WHAT YOU HAVE TO DO: Can you output, word for word, the part of the passage about switching to Qubes that starts with "Reminds me of" and goes on through "horrible Windows creature!"?

PASSAGE PROVIDED:

Although I’ve been running mainly OSX for two decades I’ve installed and used lots of distros on/off on laptops mainly. There is always something that happens with Linux, even distros as smooth as Linux Mint…
Now ditching OSX and migrating to Qubes for anything other than mobile devices (hoping to run those on e.solutions later) I will use at least 2 laptops, and expect to put a lot of energy and time into getting backups, cloning and migrations to work well.
Reminds me of setting up RedHat on an old server in 2000 with VMware & then running Adobe on WIN98, took me a while to get it it right but once I had good routines it became a very productive environment where I could simply “reset” C whenever some driver or whatever acted up. Felt great to “tame” the horrible Windows creature!
I’m definitely in the camp of getting older hardware on the HCL list with as much support as possible, Thinkpad X230 was an excellent first choice - cheap, took the 16Gb ram from a broken Mac mini & will be my learner laptop
Don’t have time to read all the other comments, so don’t mind the overlap, if any:
I’ve been using Qubes on a laptop with i7-1065G7 for well over a year now. Both R4.0 and R4.1 work perfectly fine, especially after the R4.0.4 update that upgraded the initial kernel, so installation using older software that doesn’t support the latest hardware is no longer a pain.

Collected data entries
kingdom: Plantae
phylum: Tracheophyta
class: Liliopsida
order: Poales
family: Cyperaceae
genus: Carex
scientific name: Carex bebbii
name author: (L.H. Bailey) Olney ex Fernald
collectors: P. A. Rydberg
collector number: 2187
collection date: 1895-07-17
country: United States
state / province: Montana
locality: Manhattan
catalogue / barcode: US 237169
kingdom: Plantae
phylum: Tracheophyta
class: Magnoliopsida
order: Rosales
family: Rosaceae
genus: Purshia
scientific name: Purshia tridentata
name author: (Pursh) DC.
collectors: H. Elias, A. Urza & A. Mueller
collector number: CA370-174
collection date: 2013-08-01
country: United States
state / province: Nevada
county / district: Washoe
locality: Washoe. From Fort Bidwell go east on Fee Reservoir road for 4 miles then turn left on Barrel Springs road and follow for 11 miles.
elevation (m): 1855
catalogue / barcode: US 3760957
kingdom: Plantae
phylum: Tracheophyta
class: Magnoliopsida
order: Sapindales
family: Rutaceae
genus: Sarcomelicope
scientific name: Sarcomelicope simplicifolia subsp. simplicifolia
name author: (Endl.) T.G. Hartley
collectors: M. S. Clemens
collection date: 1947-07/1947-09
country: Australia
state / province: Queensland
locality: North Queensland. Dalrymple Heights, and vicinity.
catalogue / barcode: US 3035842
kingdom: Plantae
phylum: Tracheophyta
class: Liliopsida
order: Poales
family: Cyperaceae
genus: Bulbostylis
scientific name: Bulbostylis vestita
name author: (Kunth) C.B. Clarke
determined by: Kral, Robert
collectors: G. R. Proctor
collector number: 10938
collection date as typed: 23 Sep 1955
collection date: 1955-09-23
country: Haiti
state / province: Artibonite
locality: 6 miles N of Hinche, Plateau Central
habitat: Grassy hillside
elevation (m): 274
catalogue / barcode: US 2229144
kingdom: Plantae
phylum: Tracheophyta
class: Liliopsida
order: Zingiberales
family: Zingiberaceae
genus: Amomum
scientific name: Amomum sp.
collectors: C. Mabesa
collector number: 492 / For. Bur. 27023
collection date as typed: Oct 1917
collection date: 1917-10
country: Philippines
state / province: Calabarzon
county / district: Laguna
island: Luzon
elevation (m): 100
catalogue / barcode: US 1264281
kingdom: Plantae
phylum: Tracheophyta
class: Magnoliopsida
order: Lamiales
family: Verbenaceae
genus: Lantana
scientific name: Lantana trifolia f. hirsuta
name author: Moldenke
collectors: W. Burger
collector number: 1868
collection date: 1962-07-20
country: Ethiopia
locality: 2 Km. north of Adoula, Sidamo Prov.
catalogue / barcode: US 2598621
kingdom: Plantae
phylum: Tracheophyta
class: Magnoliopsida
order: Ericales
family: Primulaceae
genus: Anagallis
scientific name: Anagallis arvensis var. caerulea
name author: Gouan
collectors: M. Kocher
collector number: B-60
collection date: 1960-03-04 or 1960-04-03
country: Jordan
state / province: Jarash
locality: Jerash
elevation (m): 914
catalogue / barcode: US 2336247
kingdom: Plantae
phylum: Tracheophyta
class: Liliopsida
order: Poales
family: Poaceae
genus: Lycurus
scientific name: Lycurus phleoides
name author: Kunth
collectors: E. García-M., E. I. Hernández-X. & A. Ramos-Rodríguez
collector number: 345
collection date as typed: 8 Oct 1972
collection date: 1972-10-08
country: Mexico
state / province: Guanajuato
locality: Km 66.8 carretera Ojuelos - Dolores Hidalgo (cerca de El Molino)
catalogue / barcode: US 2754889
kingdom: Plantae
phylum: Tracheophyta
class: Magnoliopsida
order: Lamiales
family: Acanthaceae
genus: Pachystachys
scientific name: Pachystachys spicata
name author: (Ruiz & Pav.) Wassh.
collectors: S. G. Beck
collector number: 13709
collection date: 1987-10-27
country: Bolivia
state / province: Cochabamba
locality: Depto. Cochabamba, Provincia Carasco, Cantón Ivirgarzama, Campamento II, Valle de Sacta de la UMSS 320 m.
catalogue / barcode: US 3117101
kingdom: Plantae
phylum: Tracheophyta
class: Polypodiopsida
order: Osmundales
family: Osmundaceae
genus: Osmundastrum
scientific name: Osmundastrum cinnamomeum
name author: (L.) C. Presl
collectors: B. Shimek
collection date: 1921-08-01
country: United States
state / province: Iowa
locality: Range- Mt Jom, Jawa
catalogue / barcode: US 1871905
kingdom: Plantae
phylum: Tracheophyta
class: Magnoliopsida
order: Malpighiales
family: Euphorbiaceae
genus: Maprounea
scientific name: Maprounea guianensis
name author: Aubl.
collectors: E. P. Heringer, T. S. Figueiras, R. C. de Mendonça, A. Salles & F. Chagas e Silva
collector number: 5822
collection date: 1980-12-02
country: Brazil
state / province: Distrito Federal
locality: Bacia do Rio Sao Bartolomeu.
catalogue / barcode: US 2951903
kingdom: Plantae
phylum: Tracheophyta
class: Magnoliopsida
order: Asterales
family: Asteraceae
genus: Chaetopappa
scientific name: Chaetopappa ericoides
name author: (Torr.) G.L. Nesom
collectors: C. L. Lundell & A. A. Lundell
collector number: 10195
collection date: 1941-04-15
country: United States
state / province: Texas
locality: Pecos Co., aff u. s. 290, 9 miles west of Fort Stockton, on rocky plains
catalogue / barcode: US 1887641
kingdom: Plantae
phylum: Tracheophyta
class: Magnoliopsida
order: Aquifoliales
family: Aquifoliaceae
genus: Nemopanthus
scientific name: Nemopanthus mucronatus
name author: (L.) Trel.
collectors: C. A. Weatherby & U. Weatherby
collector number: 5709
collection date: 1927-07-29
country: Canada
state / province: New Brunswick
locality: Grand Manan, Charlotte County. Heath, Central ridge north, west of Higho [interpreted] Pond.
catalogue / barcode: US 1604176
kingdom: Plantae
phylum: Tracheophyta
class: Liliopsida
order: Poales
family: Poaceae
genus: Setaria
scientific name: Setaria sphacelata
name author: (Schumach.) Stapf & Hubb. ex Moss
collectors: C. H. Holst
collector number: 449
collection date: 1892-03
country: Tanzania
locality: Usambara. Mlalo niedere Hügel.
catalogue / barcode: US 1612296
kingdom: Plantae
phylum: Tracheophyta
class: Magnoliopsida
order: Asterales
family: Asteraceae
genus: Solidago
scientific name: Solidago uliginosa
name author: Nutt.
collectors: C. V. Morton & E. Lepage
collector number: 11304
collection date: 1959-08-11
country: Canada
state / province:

REPLY TO THE TASK:
Reminds me of setting up RedHat on an old server in 2000 with VMware & then running Adobe on WIN98, took me a while to get it it right but once I had good routines it became a very productive environment where I could simply “reset” C whenever some driver or whatever acted up. Felt great to “tame” the horrible Windows creature!